PROBLEM TO WORK ON. Reproduce the items verbatim, starting at the very first line and stopping after the line that contains "True or false: close".

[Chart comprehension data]

------------------------------------------------------------------------

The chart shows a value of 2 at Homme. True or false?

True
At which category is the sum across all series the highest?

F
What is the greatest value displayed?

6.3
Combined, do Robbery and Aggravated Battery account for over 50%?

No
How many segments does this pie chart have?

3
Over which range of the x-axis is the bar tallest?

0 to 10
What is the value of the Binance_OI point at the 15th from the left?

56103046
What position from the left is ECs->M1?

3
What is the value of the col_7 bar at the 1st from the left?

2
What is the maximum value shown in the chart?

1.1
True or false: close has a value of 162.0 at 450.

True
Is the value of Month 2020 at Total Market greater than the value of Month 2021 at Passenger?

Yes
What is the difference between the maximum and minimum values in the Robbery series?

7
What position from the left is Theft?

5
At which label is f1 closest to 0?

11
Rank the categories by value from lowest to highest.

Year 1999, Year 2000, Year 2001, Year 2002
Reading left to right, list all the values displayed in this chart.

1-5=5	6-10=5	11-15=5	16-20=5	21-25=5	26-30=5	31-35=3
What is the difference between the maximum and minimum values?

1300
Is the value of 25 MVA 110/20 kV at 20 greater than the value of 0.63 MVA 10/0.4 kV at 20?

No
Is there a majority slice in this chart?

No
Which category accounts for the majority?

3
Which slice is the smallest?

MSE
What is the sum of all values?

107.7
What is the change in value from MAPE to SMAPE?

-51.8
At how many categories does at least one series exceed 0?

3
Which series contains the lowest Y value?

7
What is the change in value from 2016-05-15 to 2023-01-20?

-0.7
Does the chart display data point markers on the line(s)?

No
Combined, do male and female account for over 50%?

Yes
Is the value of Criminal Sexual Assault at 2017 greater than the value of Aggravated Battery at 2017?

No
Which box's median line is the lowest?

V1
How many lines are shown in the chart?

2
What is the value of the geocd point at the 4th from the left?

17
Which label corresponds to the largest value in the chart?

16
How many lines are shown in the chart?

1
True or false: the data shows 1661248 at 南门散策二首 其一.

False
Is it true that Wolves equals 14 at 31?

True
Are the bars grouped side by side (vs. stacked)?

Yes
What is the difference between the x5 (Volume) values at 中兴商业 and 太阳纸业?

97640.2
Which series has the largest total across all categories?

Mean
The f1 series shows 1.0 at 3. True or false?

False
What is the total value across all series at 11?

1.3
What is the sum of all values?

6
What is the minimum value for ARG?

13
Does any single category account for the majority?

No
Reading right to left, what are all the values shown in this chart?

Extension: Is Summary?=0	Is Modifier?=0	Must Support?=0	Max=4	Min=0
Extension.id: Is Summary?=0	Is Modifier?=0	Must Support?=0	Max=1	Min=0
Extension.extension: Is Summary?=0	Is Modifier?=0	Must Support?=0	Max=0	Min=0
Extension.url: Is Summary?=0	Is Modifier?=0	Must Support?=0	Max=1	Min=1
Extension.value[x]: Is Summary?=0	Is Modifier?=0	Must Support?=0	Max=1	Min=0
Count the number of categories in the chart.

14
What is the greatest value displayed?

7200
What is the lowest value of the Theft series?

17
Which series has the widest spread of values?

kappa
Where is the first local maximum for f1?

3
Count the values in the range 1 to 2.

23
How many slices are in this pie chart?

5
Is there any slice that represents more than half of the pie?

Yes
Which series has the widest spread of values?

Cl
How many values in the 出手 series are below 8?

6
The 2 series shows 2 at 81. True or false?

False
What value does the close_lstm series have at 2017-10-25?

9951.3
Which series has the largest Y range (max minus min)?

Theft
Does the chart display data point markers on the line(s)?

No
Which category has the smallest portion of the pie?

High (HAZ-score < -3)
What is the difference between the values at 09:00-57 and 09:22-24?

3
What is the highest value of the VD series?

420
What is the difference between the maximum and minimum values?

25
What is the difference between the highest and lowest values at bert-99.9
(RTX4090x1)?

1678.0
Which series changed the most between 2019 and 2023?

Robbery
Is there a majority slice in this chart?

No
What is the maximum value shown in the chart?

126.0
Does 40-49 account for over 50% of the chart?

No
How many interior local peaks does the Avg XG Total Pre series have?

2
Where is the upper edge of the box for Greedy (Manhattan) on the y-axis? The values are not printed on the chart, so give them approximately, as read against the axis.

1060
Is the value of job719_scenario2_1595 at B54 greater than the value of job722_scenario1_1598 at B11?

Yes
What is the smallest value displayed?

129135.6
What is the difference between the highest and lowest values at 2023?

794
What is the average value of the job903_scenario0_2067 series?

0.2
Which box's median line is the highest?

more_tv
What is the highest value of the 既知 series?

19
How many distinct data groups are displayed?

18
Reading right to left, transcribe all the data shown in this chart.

------------------------------------------------------------------------

WRITTEN RESPONSE.
The chart shows a value of 2 at Homme. True or false?

True
At which category is the sum across all series the highest?

F
What is the greatest value displayed?

6.3
Combined, do Robbery and Aggravated Battery account for over 50%?

No
How many segments does this pie chart have?

3
Over which range of the x-axis is the bar tallest?

0 to 10
What is the value of the Binance_OI point at the 15th from the left?

56103046
What position from the left is ECs->M1?

3
What is the value of the col_7 bar at the 1st from the left?

2
What is the maximum value shown in the chart?

1.1
True or false: close has a value of 162.0 at 450.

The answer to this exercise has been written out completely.